A second Covid-related death in the family. He was my cousin's husband.
Covid is a curse on humanity, I often tell people. Not only do loved ones die, but friends and family cannot gather to grieve either. To die alone, and for the bereaved to grieve alone, is a terrible curse that none of us ever imagined. But, that is the reality that my cousin and millions of others have to deal with in India, which is reeling from a Covid surge that does not seem like it will abate soon.
Meanwhile, the US CDC declared that those who are fully vaccinated can resume normal activities, for all practical purposes.
This sets up a huge moral dilemma for people like me who live in the bubble that vaccinations have made possible, but watch in horror the conditions in India worrying all the time about the health and welfare of family and friends.
It is an unbearable pandemic guilt. I am not the only one, of course, to feel that way.
“I have extreme feelings of guilt as someone who has most of my extended family in India,” said Neha Shastry, 30, who lives in Brooklyn. She has been shaken by the deepening Covid crisis there, as infections and deaths rapidly advance from big cities into rural areas. “It’s surreal to wake up a year later in New York City and see the streets full and businesses flourishing again, while my family is fearing for their lives.”
It is surreal.
My logical mind tells me that there is no reason to feel guilty. And that's what psychologists remind us: "If you’re feeling guilty about things over which you have no control, the guilt you’re feeling is not warranted, the experts said."
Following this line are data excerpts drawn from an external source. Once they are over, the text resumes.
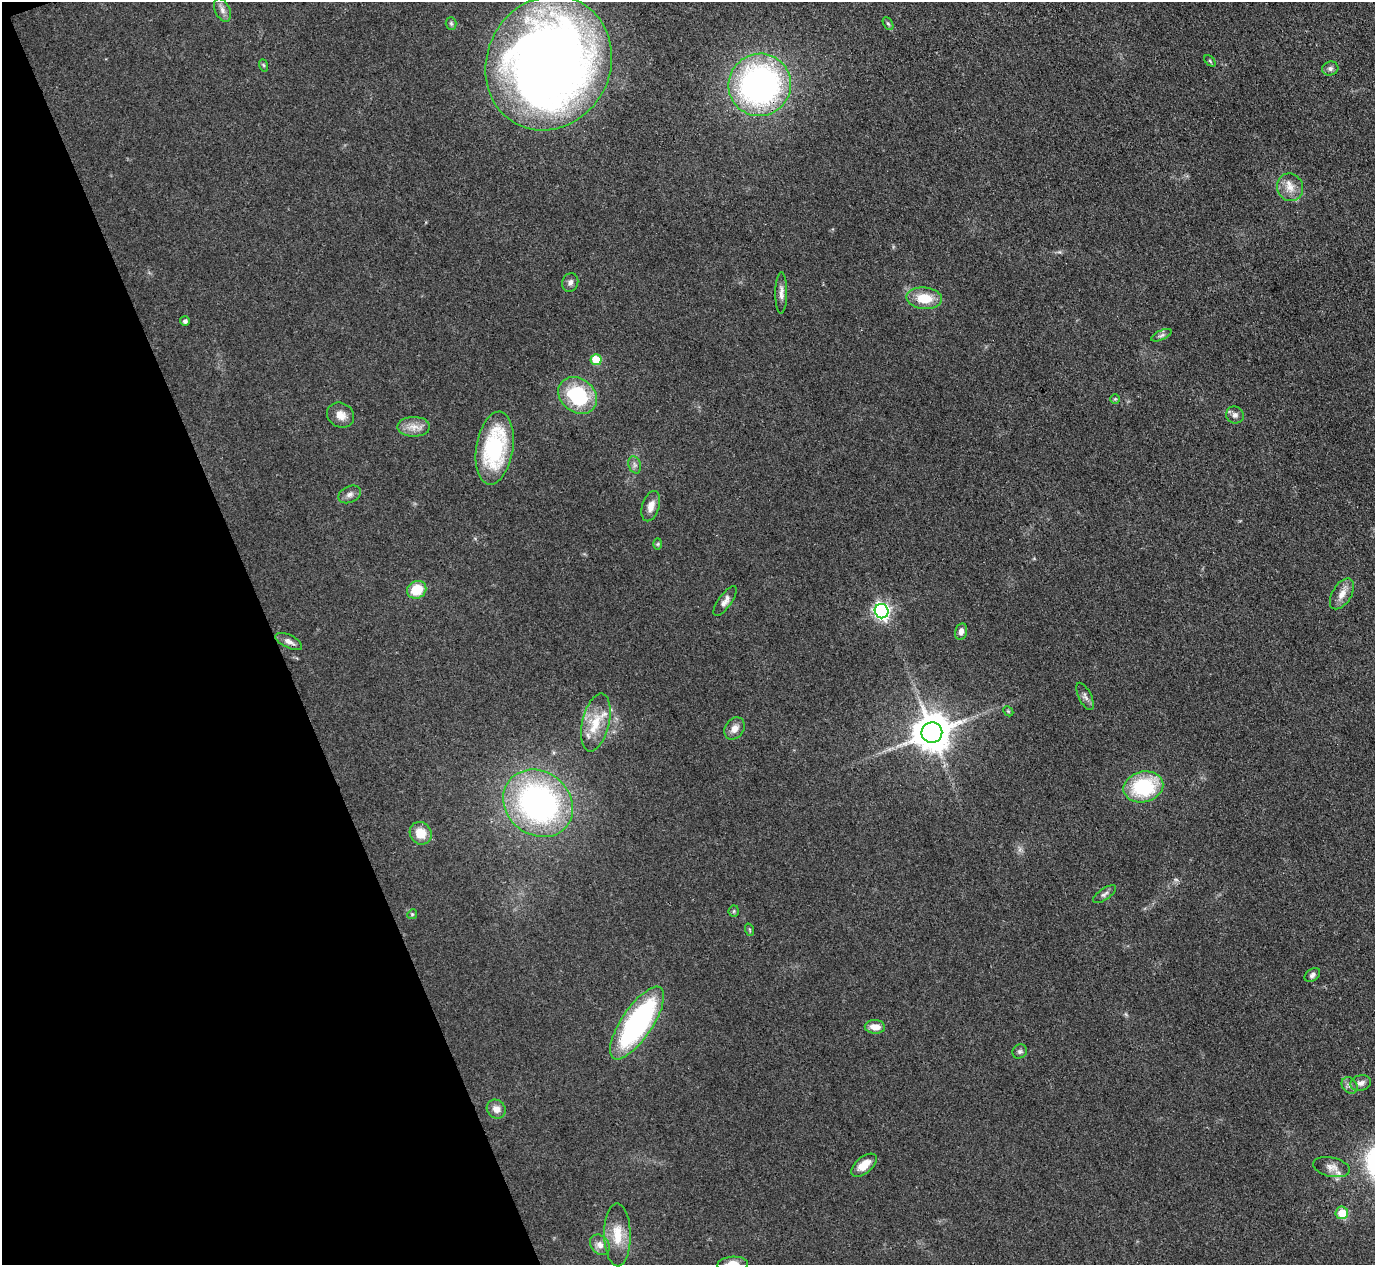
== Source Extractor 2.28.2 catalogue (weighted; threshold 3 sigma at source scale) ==
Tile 5 of 4 x 4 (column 1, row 2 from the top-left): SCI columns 2-1374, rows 2675-3937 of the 5494 x 5480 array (HDU 1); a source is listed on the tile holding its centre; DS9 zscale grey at full resolution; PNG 1377 x 1267 px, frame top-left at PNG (2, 2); each listed source drawn as its Kron ellipse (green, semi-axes under 4 px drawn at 4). Shown black and unused: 20% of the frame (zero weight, under 3 of 4 exposures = <1% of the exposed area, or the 3 px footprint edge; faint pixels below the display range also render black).
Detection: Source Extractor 2.28.2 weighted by HDU 2 'WHT'; one run over the whole footprint, this tile lists its part. Background 0.0878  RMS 0.0065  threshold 0.0293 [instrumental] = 3 sigma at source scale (4.5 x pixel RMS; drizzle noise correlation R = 1.50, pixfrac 1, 0.05/0.05 arcsec/px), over >= 5 px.
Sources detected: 57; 1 inside a brighter listed object's ellipse — not listed separately; the other 56 listed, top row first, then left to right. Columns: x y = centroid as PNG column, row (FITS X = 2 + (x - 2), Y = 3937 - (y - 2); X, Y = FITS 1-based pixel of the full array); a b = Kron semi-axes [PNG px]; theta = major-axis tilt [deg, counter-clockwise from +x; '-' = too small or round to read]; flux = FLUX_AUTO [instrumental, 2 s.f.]
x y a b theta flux
222 10 12 7 -65 3.4
451 23 6 5 - 1.1
888 24 7 4 -61 1.1
1210 61 7 4 -46 0.9
549 63 69 61 62 750
263 65 6 4 -70 0.9
1330 68 8 7 - 2.2
760 85 31 31 - 210
1290 187 14 13 - 7.6
570 282 9 8 - 2.5
781 293 20 6 90 3.9
924 298 18 11 -5 17
185 321 5 5 - 1.7
1161 335 11 4 24 1.8
596 360 5 5 - 21
578 395 21 16 -38 47
1115 399 5 5 - 0.82
341 415 14 12 -31 6.6
1235 415 9 8 - 2.7
414 427 16 10 0 6.8
495 448 37 18 81 66
635 465 9 6 -73 2.2
350 494 12 8 25 2.9
651 506 16 8 73 5.7
658 544 6 4 89 0.89
417 590 10 8 29 16
1342 594 17 9 58 6.4
725 601 18 6 56 3.7
882 611 7 6 - 210
961 632 8 5 76 3.3
289 641 14 6 -26 3.7
1085 696 15 6 -64 2.8
1008 711 6 4 -44 0.78
596 722 30 13 77 18
735 728 12 9 55 5.1
932 732 10 10 - 1900
1143 787 20 15 13 48
538 803 37 31 -38 190
421 833 11 10 - 11
1104 894 13 5 35 2.1
734 911 5 5 - 0.96
412 914 5 4 - 0.9
750 930 6 4 -71 0.8
1312 975 9 6 38 2.1
637 1023 42 15 56 130
875 1027 10 6 -4 6.7
1020 1051 7 6 - 1.6
1361 1083 10 8 13 3.2
1350 1085 9 7 -53 2.4
496 1109 10 9 - 4.6
864 1165 15 8 40 9.3
1332 1167 19 9 -12 5.1
1342 1213 6 6 - 13
617 1235 31 13 -89 15
600 1245 11 8 -48 4.5
733 1264 15 7 3 8.8
Overlapping masked pixels (flux is a lower limit): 1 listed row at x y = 760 85
Isophote crosses this tile's border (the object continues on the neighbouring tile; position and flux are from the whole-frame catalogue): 1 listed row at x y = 733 1264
In the old faith in which I grew up, we were advised to accept with detachment both the good and bad things that happen in our lives. Humans that we are, detachment is not easy to practice.
I suppose modern life has conditioned us into thinking that we are in control of events that happen in our lives. We forget that as much as life itself is an accident, whatever happens in life is also nothing but a series of fortunate and unfortunate accidents. When that unfortunate event is a death that does not allow us to come together, it is a challenge to remain detached and philosophical. But, such is life!